● TASK DETAILS: Each line below from the "térêt ressenti pour une fiction, au lieu de" line through the "re-entry to the website." line, those two included, must be restated word for word; the pictures must not be.

● DATA TO USE:
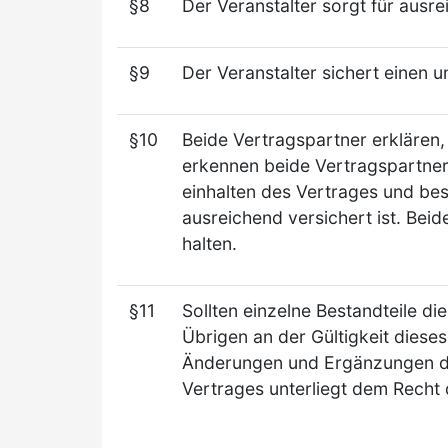
§8
Der Veranstalter sorgt für aus
§9
Der Veranstalter sichert einen 
§10
Beide Vertragspartner erklären,
erkennen beide Vertragspartner 
einhalten des Vertrages und best
ausreichend versichert ist. Bei
halten.
§11
Sollten einzelne Bestandteile di
Übrigen an der Gültigkeit dieses
Änderungen und Ergänzungen die
Vertrages unterliegt dem Recht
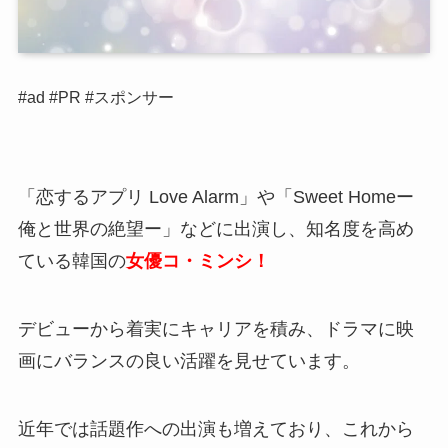
#ad #PR #スポンサー
「恋するアプリ Love Alarm」や「Sweet Homeー
俺と世界の絶望ー」などに出演し、知名度を高め
ている韓国の
女優コ・ミンシ！
デビューから着実にキャリアを積み、ドラマに映
画にバランスの良い活躍を見せています。
近年では話題作への出演も増えており、これから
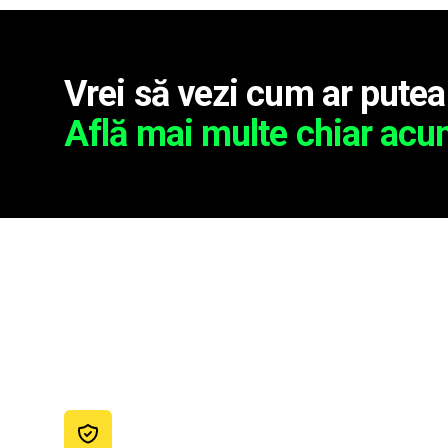
Vrei să vezi cum ar putea
Află mai multe chiar acu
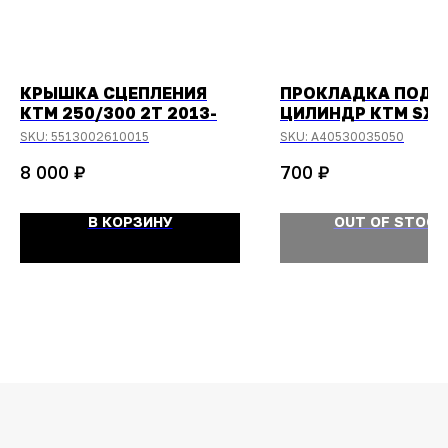
КРЫШКА СЦЕПЛЕНИЯ
ПРОКЛАДКА ПОД
КТМ 250/300 2Т 2013-
ЦИЛИНДР КТМ SX-5
SX-65
SKU:
5513002610015
SKU:
A40530035050
2024-/HUSQVARNA
₽
₽
8 000
700
50, TC-65 2024-
(0,50ММ)
В КОРЗИНУ
OUT OF STOCK
ОСТАЛИСЬ
ВОПРОСЫ?
Задайте их
менеджеру
или позвоните
+7 (908) 448-07-59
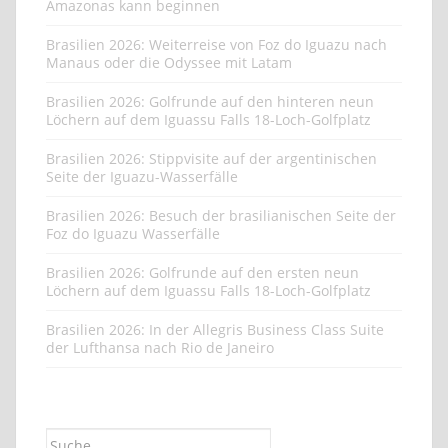
Brasilien 2026: Weiterreise von Foz do Iguazu nach
Manaus oder die Odyssee mit Latam
Brasilien 2026: Golfrunde auf den hinteren neun
Löchern auf dem Iguassu Falls 18-Loch-Golfplatz
Brasilien 2026: Stippvisite auf der argentinischen
Seite der Iguazu-Wasserfälle
Brasilien 2026: Besuch der brasilianischen Seite der
Foz do Iguazu Wasserfälle
Brasilien 2026: Golfrunde auf den ersten neun
Löchern auf dem Iguassu Falls 18-Loch-Golfplatz
Brasilien 2026: In der Allegris Business Class Suite
der Lufthansa nach Rio de Janeiro
Suche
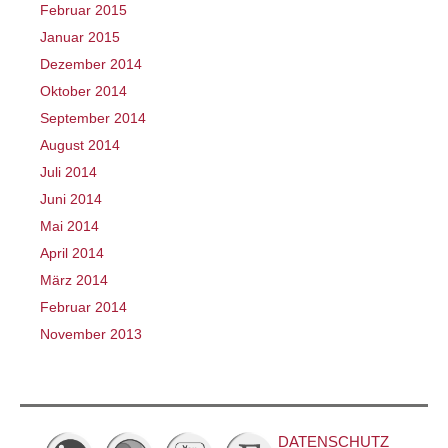
Februar 2015
Januar 2015
Dezember 2014
Oktober 2014
September 2014
August 2014
Juli 2014
Juni 2014
Mai 2014
April 2014
März 2014
Februar 2014
November 2013
DATENSCHUTZ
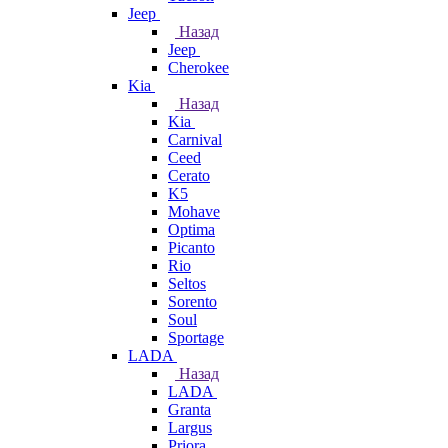
Jeep
Назад
Jeep
Cherokee
Kia
Назад
Kia
Carnival
Ceed
Cerato
K5
Mohave
Optima
Picanto
Rio
Seltos
Sorento
Soul
Sportage
LADA
Назад
LADA
Granta
Largus
Priora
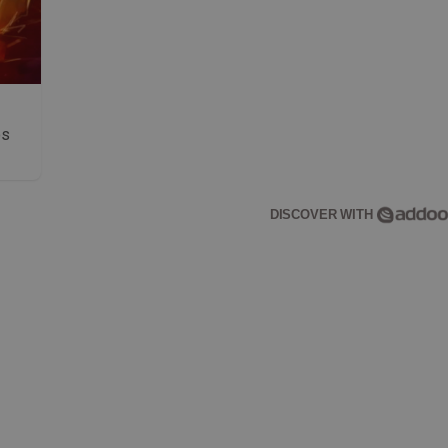
os
DISCOVER WITH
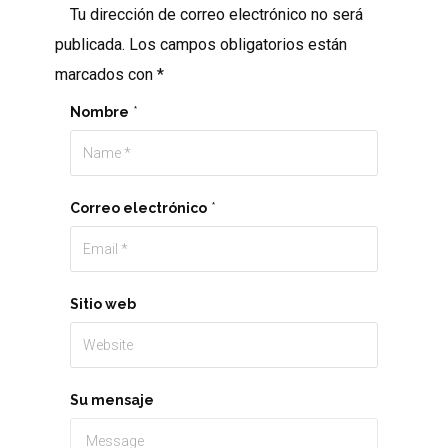
Tu dirección de correo electrónico no será
publicada.
Los campos obligatorios están
marcados con
*
Nombre
*
Correo electrónico
*
Sitio web
Su mensaje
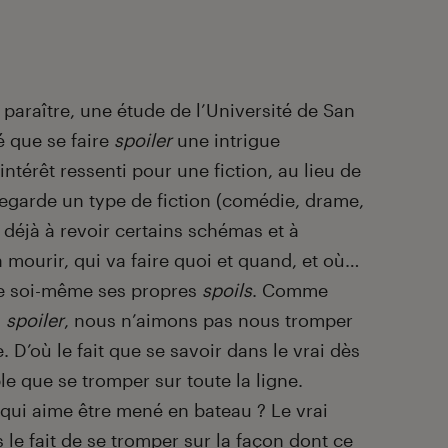
paraître, une étude de l’Université de San
 que se faire
spoiler
une intrigue
térêt ressenti pour une fiction, au lieu de
 regarde un type de fiction (comédie, drame,
d déjà à revoir certains schémas et à
a mourir, qui va faire quoi et quand, et où…
ire soi-même ses propres
spoils
. Comme
à
spoiler
, nous n’aimons pas nous tromper
e. D’où le fait que se savoir dans le vrai dès
le que se tromper sur toute la ligne.
 qui aime être mené en bateau ? Le vrai
ns le fait de se tromper sur la façon dont ce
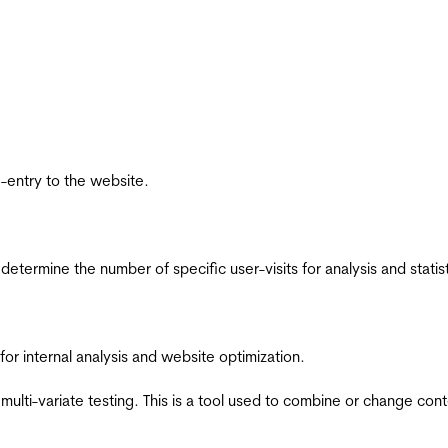
re-entry to the website.
 determine the number of specific user-visits for analysis and statist
for internal analysis and website optimization.
multi-variate testing. This is a tool used to combine or change con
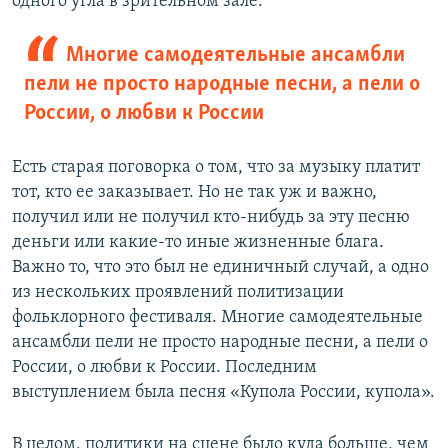
одного угла в зрительном зале.
Многие самодеятельные ансамбли
пели не просто народные песни, а пели о
России, о любви к России
Есть старая поговорка о том, что за музыку платит
тот, кто ее заказывает. Но не так уж и важно,
получил или не получил кто-нибудь за эту песню
деньги или какие-то иные жизненные блага.
Важно то, что это был не единичный случай, а одно
из нескольких проявлений политизации
фольклорного фестиваля. Многие самодеятельные
ансамбли пели не просто народные песни, а пели о
России, о любви к России. Последним
выступлением была песня «Купола России, купола».
В целом, политики на сцене было куда больше, чем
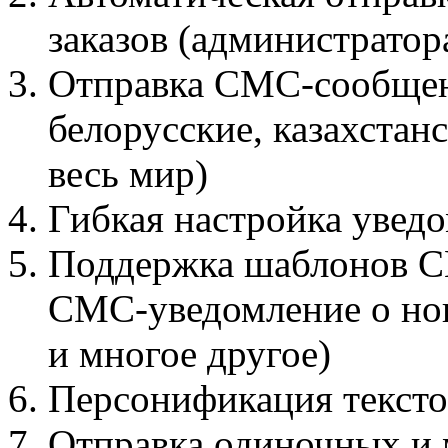
заказов (администратор
Отправка СМС-сообщени
белорусские, казахстан
весь мир)
Гибкая настройка увед
Поддержка шаблонов С
СМС-уведомление о ново
и многое другое)
Персонификация текст
Отправка одиночных и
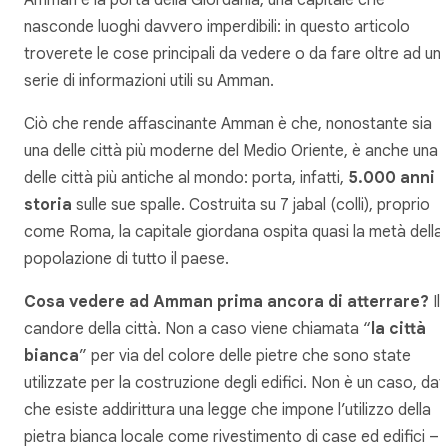
nasconde luoghi davvero imperdibili: in questo articolo
troverete le cose principali da vedere o da fare oltre ad un
serie di informazioni utili su Amman.
Ciò che rende affascinante Amman è che, nonostante sia
una delle città più moderne del Medio Oriente, è anche una
delle città più antiche al mondo: porta, infatti,
5.000 anni d
storia
sulle sue spalle. Costruita su 7 jabal (colli), proprio
come Roma, la capitale giordana ospita quasi la metà della
popolazione di tutto il paese.
Cosa vedere ad Amman prima ancora di atterrare?
Il
candore della città. Non a caso viene chiamata “
la città
bianca
” per via del colore delle pietre che sono state
utilizzate per la costruzione degli edifici. Non è un caso, da
che esiste addirittura una legge che impone l’utilizzo della
pietra bianca locale come rivestimento di case ed edifici – i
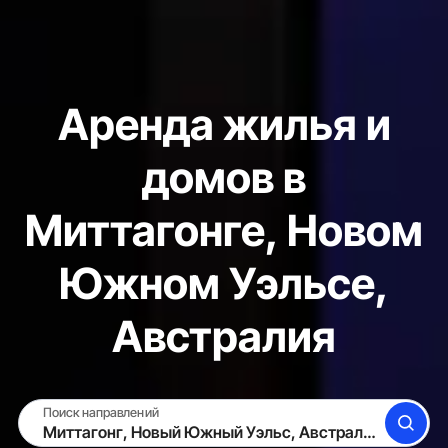
Аренда жилья и
домов в
Миттагонге, Новом
Южном Уэльсе,
Австралия
Поиск направлений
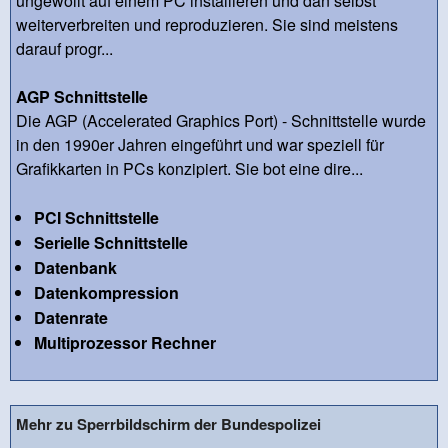
ungewollt auf einem PC installieren und dan selbst
weiterverbreiten und reproduzieren. Sie sind meistens
darauf progr...
AGP Schnittstelle
Die AGP (Accelerated Graphics Port) - Schnittstelle wurde
in den 1990er Jahren eingeführt und war speziell für
Grafikkarten in PCs konzipiert. Sie bot eine dire...
PCI Schnittstelle
Serielle Schnittstelle
Datenbank
Datenkompression
Datenrate
Multiprozessor Rechner
Mehr zu Sperrbildschirm der Bundespolizei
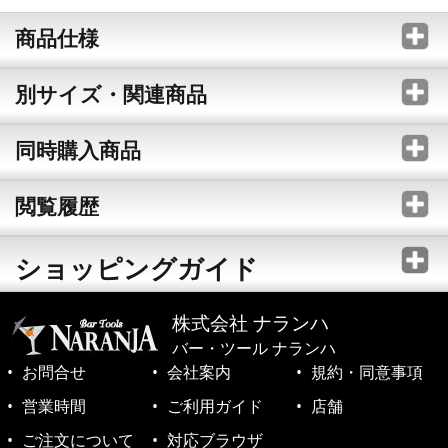
商品仕様
別サイズ・関連商品
同時購入商品
閲覧履歴
ショッピングガイド
株式会社 ナランハ
バー・ツール ナランハ
お問合せ
会社案内
規約・同意事項
営業時間
ご利用ガイド
店舗
ご注文について
対応ブラウザ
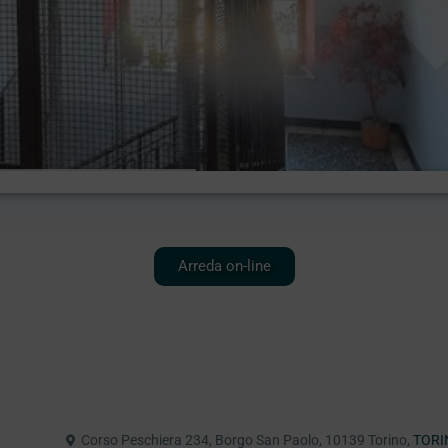
Arreda on-line
Corso Peschiera 234, Borgo San Paolo, 10139 Torino,
TORI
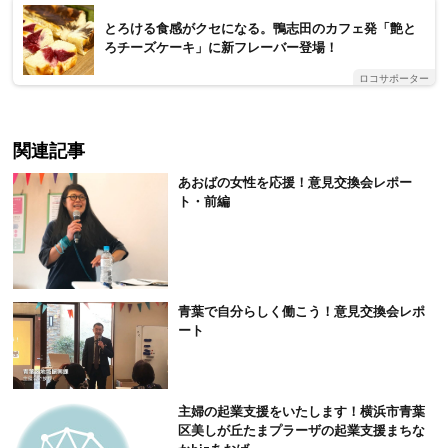
とろける食感がクセになる。鴨志田のカフェ発「艶と
ろチーズケーキ」に新フレーバー登場！
ロコサポーター
関連記事
あおばの女性を応援！意見交換会レポー
ト・前編
青葉で自分らしく働こう！意見交換会レポ
ート
主婦の起業支援をいたします！横浜市青葉
区美しが丘たまプラーザの起業支援まちな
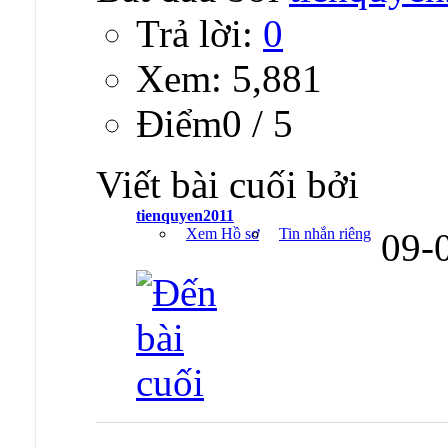
Trả lời:
0
Xem: 5,881
Ðiểm0 / 5
Viết bài cuối bởi
tienquyen2011
Xem Hồ sơ
Tin nhắn riêng
09-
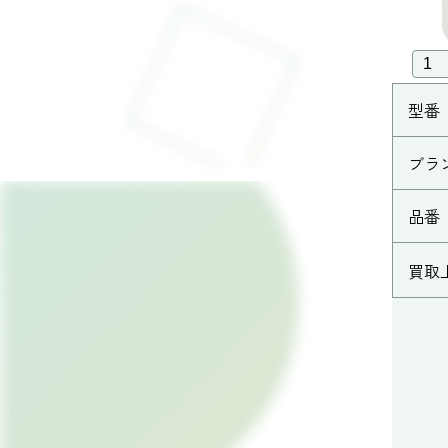
型番
ブラ
品番
買取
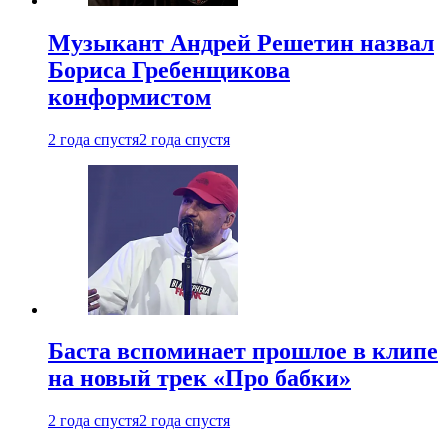
Музыкант Андрей Решетин назвал
Бориса Гребенщикова
конформистом
2 года спустя
2 года спустя
Баста вспоминает прошлое в клипе
на новый трек «Про бабки»
2 года спустя
2 года спустя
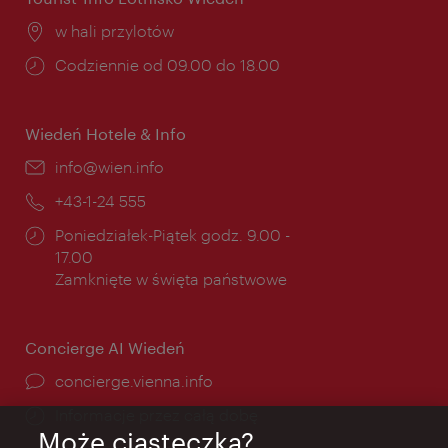
Miejsce:
w hali przylotów
Godziny
Codziennie od 09.00 do 18.00
otwarcia:
Wiedeń Hotele & Info
E-
info@wien.info
mail:
Telefon:
+43-1-24 555
Godziny
Poniedziałek-Piątek godz. 9.00 -
otwarcia:
17.00
Zamknięte w święta państwowe
Concierge AI Wiedeń
concierge.vienna.info
Informacje przez całą dobę
Może ciasteczka?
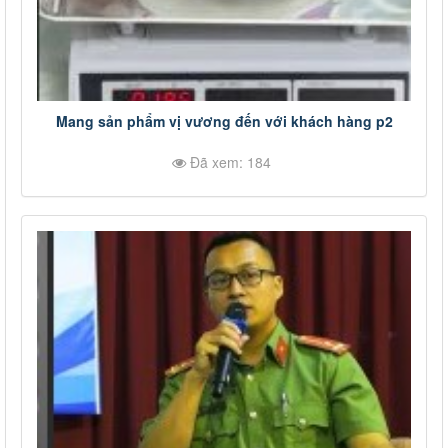
Mang sản phẩm vị vương đến với khách hàng p2
Đã xem: 184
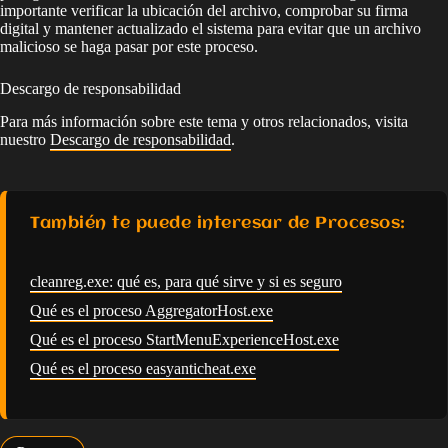
importante verificar la ubicación del archivo, comprobar su firma
digital y mantener actualizado el sistema para evitar que un archivo
malicioso se haga pasar por este proceso.
Descargo de responsabilidad
Para más información sobre este tema y otros relacionados, visita
nuestro
Descargo de responsabilidad
.
También te puede interesar de Procesos:
cleanreg.exe: qué es, para qué sirve y si es seguro
Qué es el proceso AggregatorHost.exe
Qué es el proceso StartMenuExperienceHost.exe
Qué es el proceso easyanticheat.exe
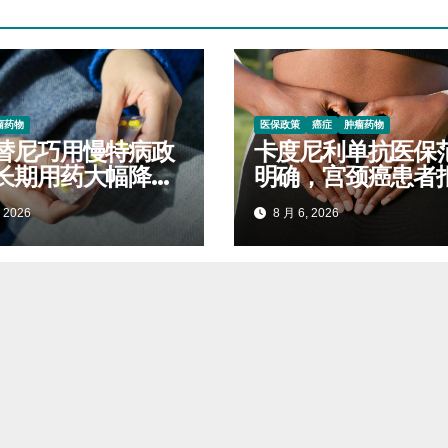
瘤药物
医保政策
癌症
肿瘤药物
替尼巧用慢特病政
卡度尼利单抗医保
长期用药大幅降低
明确，宫颈癌患者
开支
标准对照查看
 2026
8 月 6, 2026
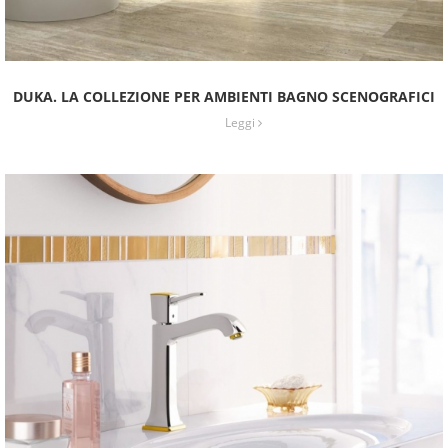
DUKA. LA COLLEZIONE PER AMBIENTI BAGNO SCENOGRAFICI
Leggi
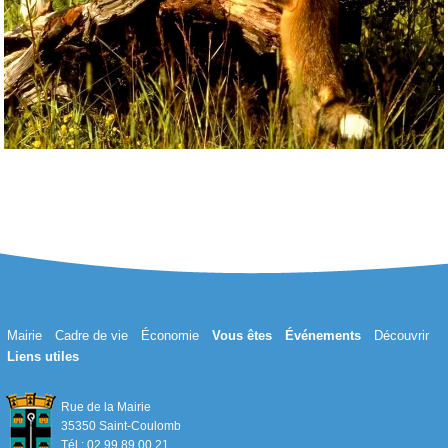
Mairie
Cadre de vie
Économie
Vous êtes
Événements
Découvrir
Liens utiles
Rue de la Mairie
35350 Saint-Coulomb
Tél : 02 99 89 00 21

● FINISHED EXERCISE:
térêt ressenti pour une fiction, au lieu de
 regarde un type de fiction (comédie, drame,
d déjà à revoir certains schémas et à
a mourir, qui va faire quoi et quand, et où…
ire soi-même ses propres
spoils
. Comme
à
spoiler
, nous n’aimons pas nous tromper
e. D’où le fait que se savoir dans le vrai dès
le que se tromper sur toute la ligne.
 qui aime être mené en bateau ? Le vrai
ns le fait de se tromper sur la façon dont ce
re-entry to the website.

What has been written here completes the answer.